Marc Dugain fait partie de cette cohorte croissante, celle des écrivains qui deviennent réalisateurs. Si certains s'en sortent honorablement (Emmanuel Carrère avec "La Moustache", par exemple), ils sont plus nombreux à illustrer le fait qu'écrivain et réalisateur, ce sont deux métiers différents (Alexandre Jardin, Michel Houellebecq et Eric-Emmanuel Schmitt, pour ne citer qu'eux). Dans une interview à Allociné, Marc Dugain montre au moins une certaine rélexion cinématographique, justifiant par exemple le choix de filmer à l'épaule pour illustrer la peur tout en s'opposant à la mode parkinsonienne que je dénonce à longueur de critiques.
Le choix de faire comprendre l'oppression quotidienne du peuple soviétique sous la tutelle satlinienne en s'attachant à des personnages quelconques comme Anna et Vassili n'est pas à remettre en cause, et la description de la surveillance mutuelle et le chantage permanent à la dénonciation ("Personne ne peut protéger personne, mais tout le monde peut dénoncer tout le monde") fonctionne plutôt bien, symbolisés par les deux excellents sociétaires de la Comédie Française, Denis Podalydès en concierge antisémite et Grégory Gadebois en chef de service libidineux.

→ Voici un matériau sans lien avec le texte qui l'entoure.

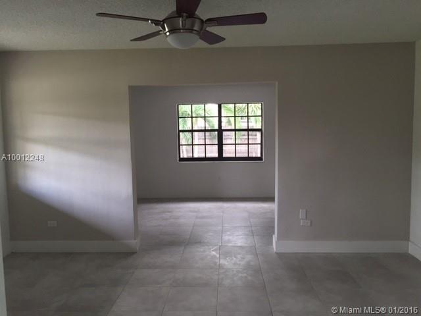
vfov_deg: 48.2
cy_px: 158
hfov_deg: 61.7
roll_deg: +0.3
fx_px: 353
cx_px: 210
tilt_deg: -4.9
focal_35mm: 29
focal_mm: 4.15
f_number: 2.2
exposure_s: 1/30
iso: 64
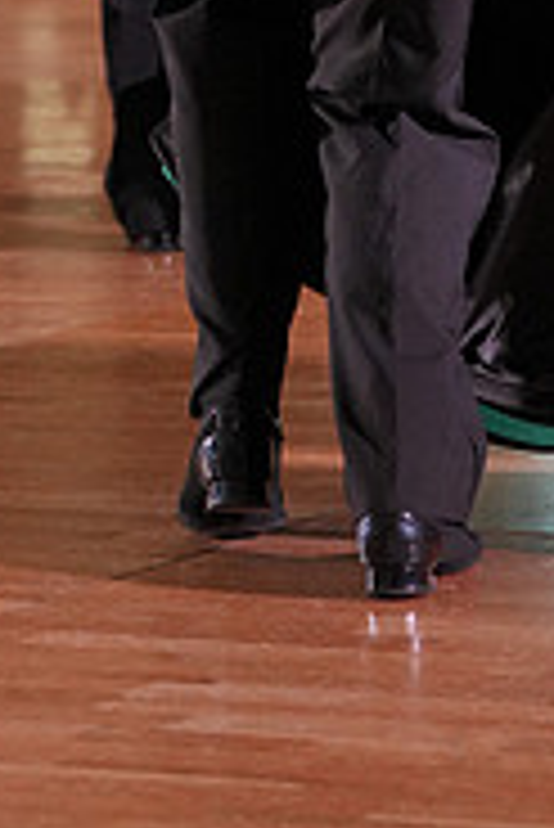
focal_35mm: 246
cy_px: -310
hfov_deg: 5.6
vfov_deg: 8.2
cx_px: 588
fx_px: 5667
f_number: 4
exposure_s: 1/500
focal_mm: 78
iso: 2000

De même, l'incarnation de Staline par l'acteur primesautier de Pascal Thomas et d'Alain Resnais s'avère être finalement plutôt une bonne idée ; André Dussolier campe le dictateur avec un calme et une retenue qui rendent cette bonhommie encore plus menaçante, et même s'il est parfois un peu engoncé dans son maquillage, sa vareuse et sa bouffarde, il réussit plusieurs fois à donner vie à sa statue du Musée Grévin.

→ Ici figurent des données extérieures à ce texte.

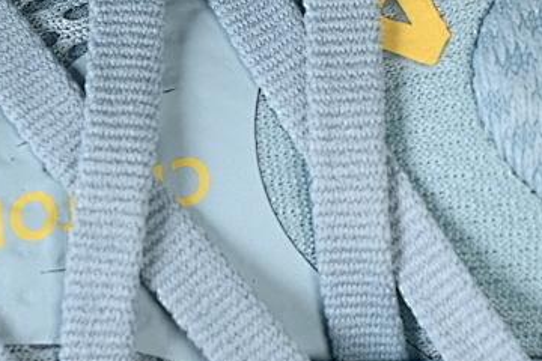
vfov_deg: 6.1
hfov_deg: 9.1
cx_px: 313
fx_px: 3387
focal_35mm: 225
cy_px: 131
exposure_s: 1/80
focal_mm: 50
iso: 160
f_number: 7.1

Non, ce qui ne permet pas au film de se hisser au niveau des ambitions annoncées, c'est à la fois une réalisation molle du genou et des dialogues trop littéraires du type : "Tu es tellement habituée au malheur que quand il n'y en a pas, tu es malheureuse", "Je n'ai pas le pouvoir de t'attribuer un logement, je ne suis que Staline", ou "N'oublie pas tes mains, je viendrai avec mes douleurs". L'absence de rythme rend encore plus criant le manque d'épaisseur du scénario, et certains choix revendiqués se retournent contre l'intension affichée, comme la photographie maronnasse et l'abus de courtes focales qui finissent par fatiguer l'oeil.
Et puis, il manque la dimension russe à ce film essentiellement tourné en studio à Bry-sur-Marne (ce qui explique le réveil Japy dans la chambre d'Ana ?). Il faut dire que je viens de voir "Tsar" (critique à venir), et la comparaison est cruelle pour le film Marc Dugain, qui apparaît aussi slave que le regard d'un entomologiste sur une mante religieuse. Ce n'est pas le fait que les dialogues soient dits en français qui pose problème, c'est plutôt le fait que ça souligne de façon criante que cette histoire aurait pu se passer dans n'importe quelle dictature. J'ai assez sévèrement critiqué "Le Concert", mais j'avais apprécié la folie moscovite de la première partie. C'est cette absence de russitude, plus encore que le manque de rythme et d'épaisseur de l'intrigue qui font d'"Une exécution ordinaire" un film lui aussi bien ordinaire.